→ **TASK SET**:
A – Reproduce the Obsidian excerpt below verbatim, from "This does not" up to and including "use it consistently.".
B – Answer these questions using the Obsidian excerpt below:
(i) For what does the writer still use Google Keep?
(ii) Which service keeps changes in sync between the writer's laptop and phone?
(iii) In what format does Obsidian store data?

→ **EXCERPT**:
= Beginning of Section =

I have tried the PlainTasks plugin for Sublime Text, Google Keep, Notion previously. All three were useful in their focus areas but I stopped using them for various reasons:

  • PlainTasks works great locally but I could not use the same functionality on my phone.
  • Google keep works fine as a ToDO list but nothing more. I actually still use it for my grocery list.
  • Notion is overkill in most cases and it is a pretty new online service with a pretty feature heavy editor.

This is why I searched for an alternative. Obsidian is a knowledge base which works on top of local markdown files. There are many other services I could have used but Obsidian looked like it is the simplest option out there to me.

Local Storage

The value you get out of a knowledge base increases over time assuming you are using it consistently. So starting from scratch or losing access to your notes is the absolute worst scenario. I am a big fan of Cloud and SaaS solutions for software. Moving software to cloud is pretty much what I do for living. However, as a knowledge base I am not certain if google keep or notion will still be active in 5 years.

As mentioned in the Obsidian website, cloud services shut down, get bought or they can change their privacy policies easily. So it is quite possible to lose all your access to your data at any moment. This is why keeping your notes on a folder in your computer can make a lot of sense.

This does not mean we can't use git for version control or services like iCloud, dropbox, google drive for synchronized back ups. I use iCloud with my iPhone so any change I make from my laptop or phone is reflected to the other.

Markdown

Obsidian uses markdown to store data. Which is human readable, ubiquitous, easy to use, future proof. This simplicity is a plus over another proprietary tool we need to learn just to manage our notes.

Other Features

Obsidian also has community driven plugins like calendar view, kanban boards It also creates a graph view of your files if you add metadata tags for your files. This graph grows over time and becomes pretty useful if you use it consistently.

= End of Section =

→ **DATA**:
= Beginning of Section =

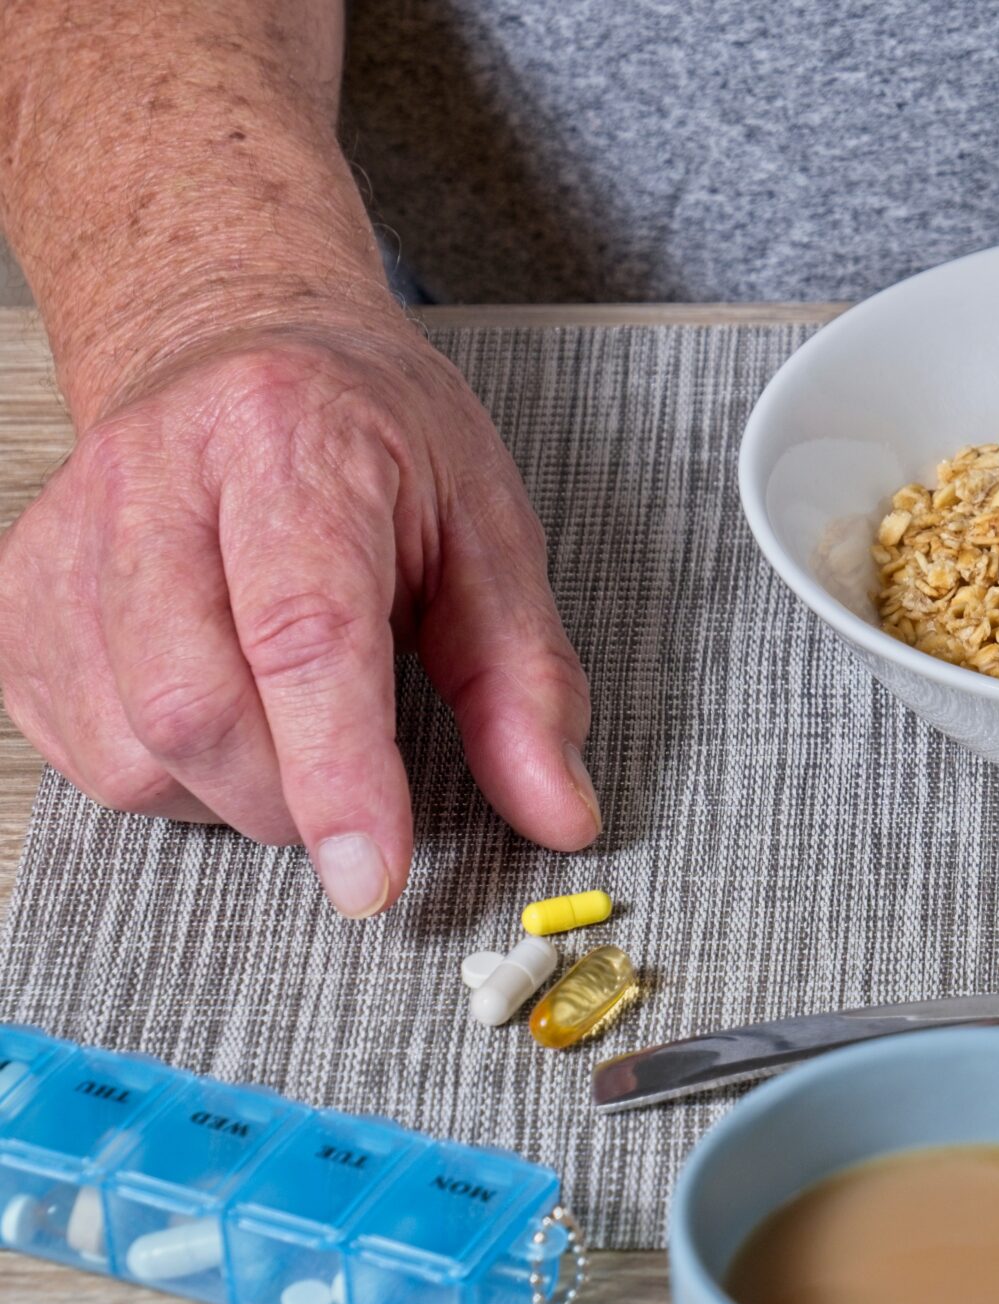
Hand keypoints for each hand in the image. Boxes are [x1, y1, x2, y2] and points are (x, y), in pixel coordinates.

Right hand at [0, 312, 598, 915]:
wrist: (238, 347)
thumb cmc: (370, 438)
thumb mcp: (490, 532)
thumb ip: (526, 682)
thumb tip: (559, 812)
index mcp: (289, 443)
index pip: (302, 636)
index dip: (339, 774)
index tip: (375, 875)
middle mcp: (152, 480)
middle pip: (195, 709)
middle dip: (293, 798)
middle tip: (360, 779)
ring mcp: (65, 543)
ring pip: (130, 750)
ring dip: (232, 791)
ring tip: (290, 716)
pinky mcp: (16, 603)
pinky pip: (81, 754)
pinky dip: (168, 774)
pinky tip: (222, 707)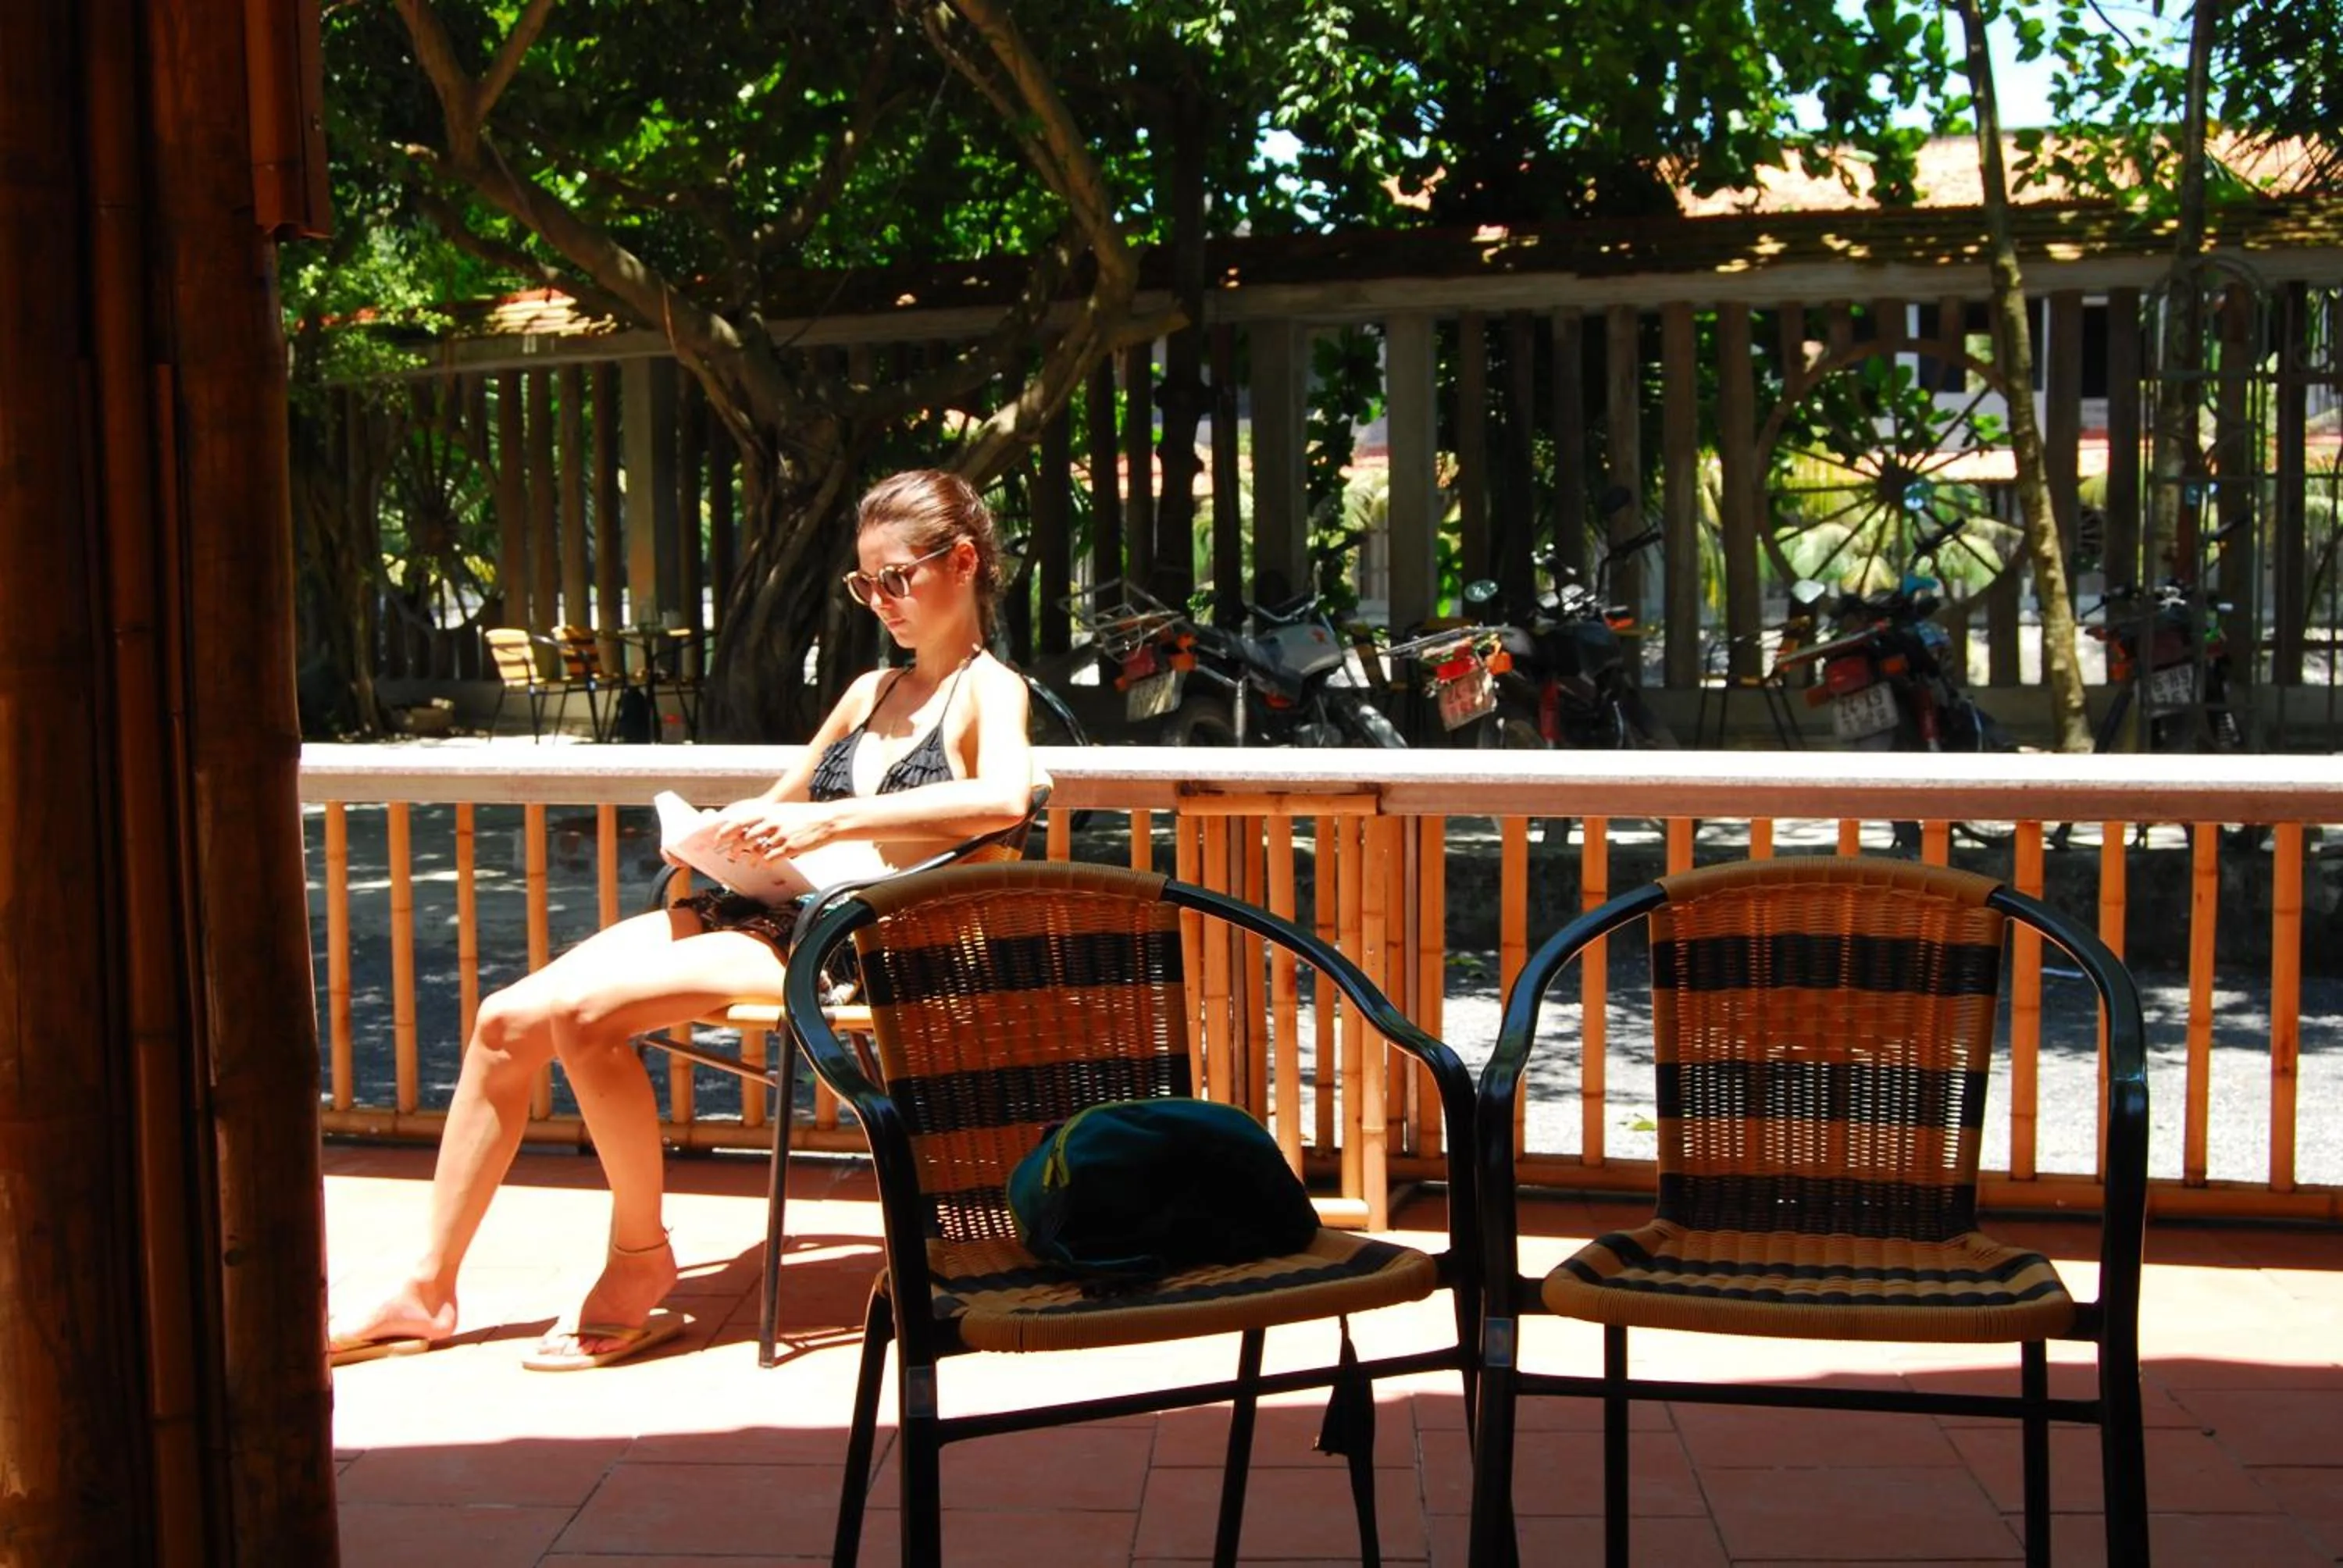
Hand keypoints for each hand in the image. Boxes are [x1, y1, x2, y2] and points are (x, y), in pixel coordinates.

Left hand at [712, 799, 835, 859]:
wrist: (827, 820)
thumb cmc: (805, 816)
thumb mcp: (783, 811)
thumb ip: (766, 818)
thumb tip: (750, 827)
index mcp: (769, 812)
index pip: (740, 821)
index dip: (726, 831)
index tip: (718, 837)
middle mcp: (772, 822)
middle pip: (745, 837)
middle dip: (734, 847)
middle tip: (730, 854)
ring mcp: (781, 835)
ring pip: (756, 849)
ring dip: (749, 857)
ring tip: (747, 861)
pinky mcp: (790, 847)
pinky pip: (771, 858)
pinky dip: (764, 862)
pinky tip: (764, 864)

= End of Section =

→ **ANSWERS TO THE TASKS**:
A –
This does not mean we can't use git for version control or services like iCloud, dropbox, google drive for synchronized back ups. I use iCloud with my iPhone so any change I make from my laptop or phone is reflected to the other.

Markdown

Obsidian uses markdown to store data. Which is human readable, ubiquitous, easy to use, future proof. This simplicity is a plus over another proprietary tool we need to learn just to manage our notes.

Other Features

Obsidian also has community driven plugins like calendar view, kanban boards It also creates a graph view of your files if you add metadata tags for your files. This graph grows over time and becomes pretty useful if you use it consistently.

B –
(i) A grocery list.
(ii) iCloud.
(iii) Markdown.